Problem 1 => Output the entries as a Markdown table with the columns n and Line, one row per line, leaving out blank lines. Begin at the first line of the entries, stop after the line that contains "ইউনিভাৰ্চিটি", and omit the pictures.

Passage =>
....................
The blood libel was an accusation of Jewish “ritual murder,” which held that Jews kidnapped and murdered innocent Christians (particularly young boys) in order to make use of the blood of their victims for purposes of Jewish religious ritual. It had important historical and thematic connections to the accusation that Jews bought or stole consecrated Eucharist wafers (Hosts) in order to pierce them with sharp objects, thereby both desecrating them and subjecting them to torture. Both forms of anti-Jewish discourse derived ultimately from medieval Christian convictions that salvation could be obtained only through the blood of Christ.

An important turning point for the theoretical elaboration of the two accusations was the elevation of the doctrine of transubstantiation to official dogma in 1215. The earliest ritual murder accusation to deploy the theme of the consumption of blood took place in Fulda (in the Holy Roman Empire) in 1235; the first major Host desecration accusation occurred in Paris in 1290. Although the underlying message in both accusations was that Jews constituted a mortal danger to Christians, these libels also worked to dispel doubts concerning the dogma of transubstantiation by demonstrating that even Jews—the “enemies of Christ”—were aware at some level of the salvific power of Christ’s blood.

Etching depicting Jews stabbing the host, from Trzy Święte Hostye, w Poznaniu 1399. Roku Nożami od Zydow Ukłote (Three Holy Hosts, Which the Jews Stabbed with Knives in Poznań in 1399), by W. Xiądz Tomasz Treterus (Poznań, 1772). (The Dorot Jewish Division, The New York Public Library Astor, Lenox, and Tilden Foundations)

From the perspective of Jewish experience, the two accusations represented dangerous disruptions of the social and political equilibrium. Accusations of ritual murder or Host desecration often led to criminal investigations, interrogation under torture, executions or judicial murder, popular riots, and even wholesale expulsions. Interestingly, the region of Eastern and East Central Europe was relatively free of these accusations against Jews before the sixteenth century. In Poland, for example, there appear to have been only one Host desecration case (Poznań, 1399) and two ritual murder accusations (Kraków, 1407 and 1423) before 1500. Those accusations that did occur in the late middle ages took place on the territories of the Holy Roman Empire and the Kingdom of Hungary.

A case in point, the Breslau Host desecration charge of 1453 resulted in the burning at the stake of 41 Jews and the expulsion of the remaining Jewish population. A ritual murder accusation in the southern Bohemian city of Budweis (České Budějovice) in 1505–1506 ended with the execution of more than 20 Jews and the deaths of many others in riots that erupted against the Jewish quarter. Hungary witnessed major blood libel cases in Tyrnau (Nagyszombat) in 1494 and 1536, as well as in Pösing (Bazin) in 1529. The Pösing affair was instigated by the local count, Ferenc (Francis) Wolf, who owed sizable sums to Jewish creditors. After he proclaimed in public that Jews had killed a Christian child in order to use the blood for ritual purposes, 30 Jews were arrested, among them community leaders, including Rabbi Mosheh ben Ya‘akov ha-Kohen and his children. All were burned at the stake; the remaining Jews were expelled from the city. The boy, of whose murder the Jews were accused, was eventually found alive. It was this case that served as the impetus behind the first systematic refutation of the ritual murder accusation by a Christian theologian, Andreas Osiander of Nuremberg.
....................
Extracted data =>

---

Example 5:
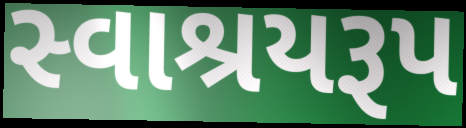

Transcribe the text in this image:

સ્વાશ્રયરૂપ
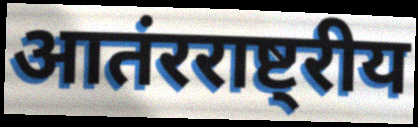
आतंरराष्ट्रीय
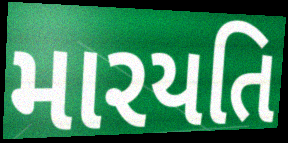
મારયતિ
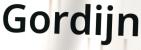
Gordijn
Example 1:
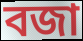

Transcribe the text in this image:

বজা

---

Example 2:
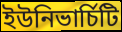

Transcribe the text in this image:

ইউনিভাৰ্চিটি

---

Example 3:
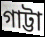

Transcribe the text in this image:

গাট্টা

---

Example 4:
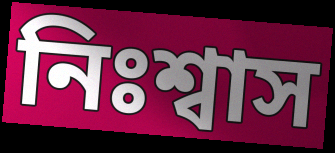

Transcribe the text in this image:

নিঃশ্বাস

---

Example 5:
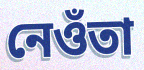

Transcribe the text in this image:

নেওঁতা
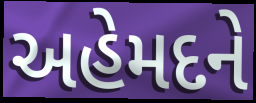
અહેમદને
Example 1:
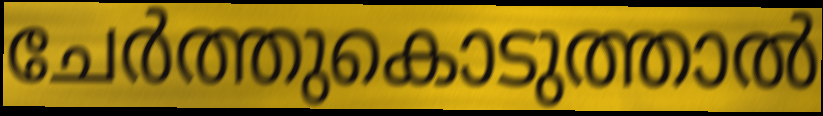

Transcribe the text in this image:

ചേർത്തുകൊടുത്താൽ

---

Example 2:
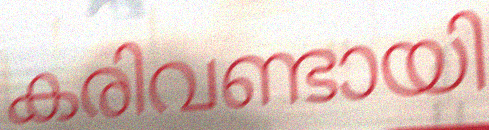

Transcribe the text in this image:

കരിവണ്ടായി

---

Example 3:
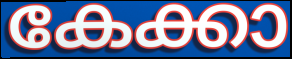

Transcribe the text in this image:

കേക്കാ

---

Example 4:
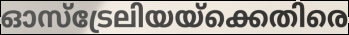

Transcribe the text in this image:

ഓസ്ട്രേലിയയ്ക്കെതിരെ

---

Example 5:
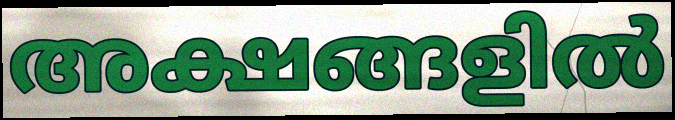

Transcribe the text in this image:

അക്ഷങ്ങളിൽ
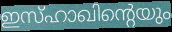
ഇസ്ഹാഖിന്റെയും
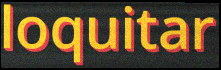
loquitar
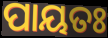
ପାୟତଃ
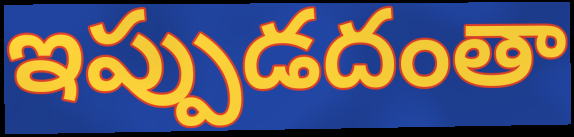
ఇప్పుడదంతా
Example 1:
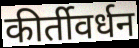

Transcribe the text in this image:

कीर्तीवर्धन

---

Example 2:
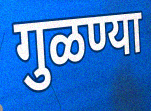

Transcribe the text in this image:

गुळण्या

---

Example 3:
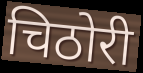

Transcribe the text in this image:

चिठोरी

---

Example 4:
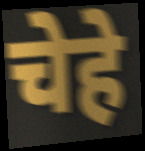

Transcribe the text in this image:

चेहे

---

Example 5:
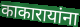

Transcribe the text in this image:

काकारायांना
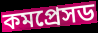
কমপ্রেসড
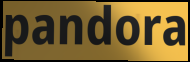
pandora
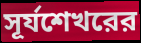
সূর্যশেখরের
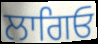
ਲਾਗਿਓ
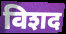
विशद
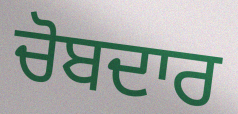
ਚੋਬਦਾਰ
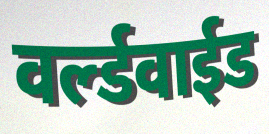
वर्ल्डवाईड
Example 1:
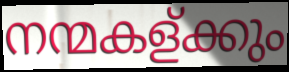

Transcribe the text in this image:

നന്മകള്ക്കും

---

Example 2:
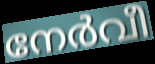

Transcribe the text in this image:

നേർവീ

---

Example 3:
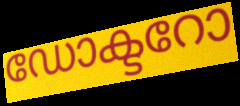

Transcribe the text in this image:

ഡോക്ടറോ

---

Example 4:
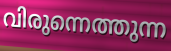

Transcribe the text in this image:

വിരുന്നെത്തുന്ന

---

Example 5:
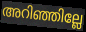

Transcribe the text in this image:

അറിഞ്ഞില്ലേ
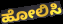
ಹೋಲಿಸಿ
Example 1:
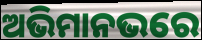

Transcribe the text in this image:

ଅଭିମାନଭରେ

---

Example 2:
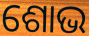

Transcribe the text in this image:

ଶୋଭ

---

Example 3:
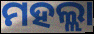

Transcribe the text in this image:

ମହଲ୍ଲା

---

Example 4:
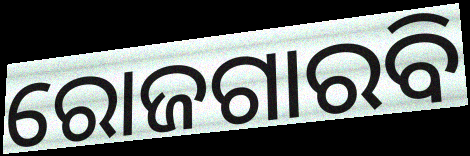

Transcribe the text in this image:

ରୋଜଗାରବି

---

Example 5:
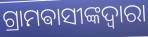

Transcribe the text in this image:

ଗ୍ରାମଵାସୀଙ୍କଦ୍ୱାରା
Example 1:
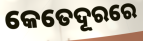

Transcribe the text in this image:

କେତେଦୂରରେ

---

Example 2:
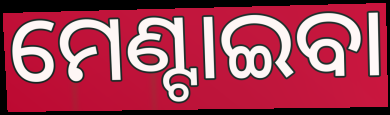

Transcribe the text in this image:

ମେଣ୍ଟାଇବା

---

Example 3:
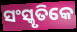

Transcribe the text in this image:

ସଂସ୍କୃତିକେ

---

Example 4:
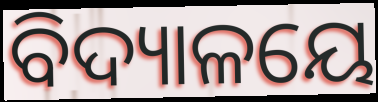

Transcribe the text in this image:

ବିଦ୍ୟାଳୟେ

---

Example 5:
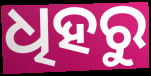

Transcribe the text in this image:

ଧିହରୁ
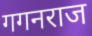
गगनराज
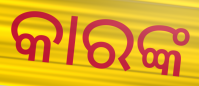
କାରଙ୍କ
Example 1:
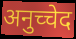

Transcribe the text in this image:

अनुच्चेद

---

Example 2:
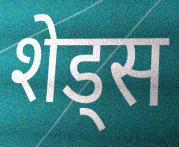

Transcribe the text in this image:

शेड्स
....................
Problem 2 => Print word for word the part of the blood libel passage that begins at the words "The blood libel" and stops after "blood of Christ.".

Exercise result 1 =>
| n | Line |
|---|---|
| 1 | --- |
| 2 | Example 5: |
| 3 | Transcribe the text in this image: |
| 4 | સ્વાશ્રયરૂપ |
| 5 | आतंरराष्ट्रीय |
| 6 | મારયતિ |
| 7 | Gordijn |
| 8 | Example 1: |
| 9 | Transcribe the text in this image: |
| 10 | বজা |
| 11 | --- |
| 12 | Example 2: |
| 13 | Transcribe the text in this image: |
| 14 | ইউনিভাৰ্চিটি |

Exercise result 2 =>
The blood libel was an accusation of Jewish “ritual murder,” which held that Jews kidnapped and murdered innocent Christians (particularly young boys) in order to make use of the blood of their victims for purposes of Jewish religious ritual. It had important historical and thematic connections to the accusation that Jews bought or stole consecrated Eucharist wafers (Hosts) in order to pierce them with sharp objects, thereby both desecrating them and subjecting them to torture. Both forms of anti-Jewish discourse derived ultimately from medieval Christian convictions that salvation could be obtained only through the blood of Christ.